Segment Start: SOURCE EXTRACT
Two more, briefly: On wining the Cold War, the Professor says that both George Kennan and Ronald W. Reagan (but not James Burnham at National Review) knew the Soviet Union was bound to collapse. Their mutual approach caused that result.
With respect to the Professor, the similarity between Kennan and Reagan is limited to three English letters, "e" "a" and "n," that appear in their last names.
And, says the good Professor, President's Reagan's contribution to the demise of the Soviet Union was just as much in spite of modern Conservatism as because of it.
It seems to me that it might be easier to prove that gravity naturally causes water to flow uphill.
Professor Bogus begins this work saying he concentrates on the years 1955 to 1968, the seminal period of the modern Conservative movement.
I conclude this brief review with the thought, "How I wish." Significant parts are not about Bill Buckley or the Conservative Movement. They are Professor Bogus on several things, several theories, and extensions of both.
However, major parts of this volume are excellent. It presents impressive reviews of the works of Ayn Rand, and important distinctions among Burke, Kirk, Meyer, Buckley and others, whose major contributions are very well summarized. These and more permit me to recommend it, and I do.
I register one disappointment. The finest writer who came from National Review's and Bill Buckley's stable was Joseph Sobran, easily one of the best in the latter half of the 20th Century. At some point, Bill and Joe were in dispute. Sobran left National Review. No one could replace his writing. Others such as George Will were not even close.
As each man approached the end of life they reconciled. Sobran beautifully wrote about Buckley when he died.
Professor Bogus is fair-minded; he is not of the Radical Left. He clings tenaciously to old Liberalism, his kind of Liberalism, even if its loss was self-inflicted as it sank into the fever swamps of the Radical Left--a Left that came to despise Felix Frankfurter, once a secular saint, as much as it loathes William F. Buckley, Jr. and his enormous contributions to the American social order and to the West.
My hope for Professor Bogus is that he continues to write and think well; that he is not ostracized by the Radical Left for writing this book, and if he is that he will receive aid and comfort from the principles that William F. Buckley protected and sustained.
Segment End: SOURCE EXTRACT
Segment Start: RAW DATA
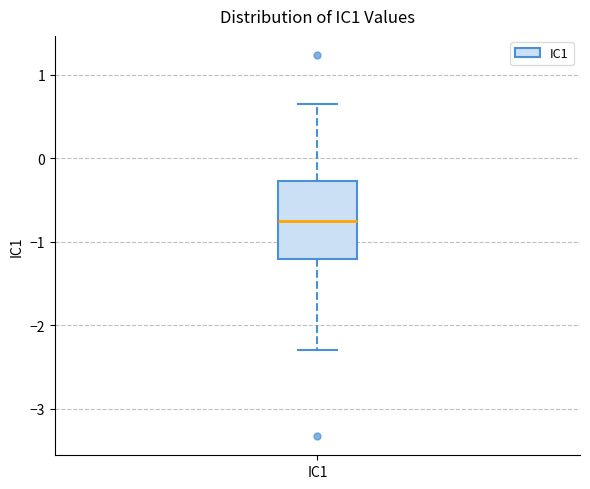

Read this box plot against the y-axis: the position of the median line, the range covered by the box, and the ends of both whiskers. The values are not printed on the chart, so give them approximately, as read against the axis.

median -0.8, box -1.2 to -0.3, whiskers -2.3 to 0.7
Segment End: RAW DATA
EXERCISE REQUIREMENTS: Translate this sentence from the book review into Spanish: "Professor Bogus begins this work saying he concentrates on the years 1955 to 1968, the seminal period of the modern Conservative movement." The listing was drawn from a separate source.

TASK RESPONSE: El profesor Bogus comienza esta obra diciendo que se centra en los años de 1955 a 1968, el período decisivo del movimiento conservador moderno.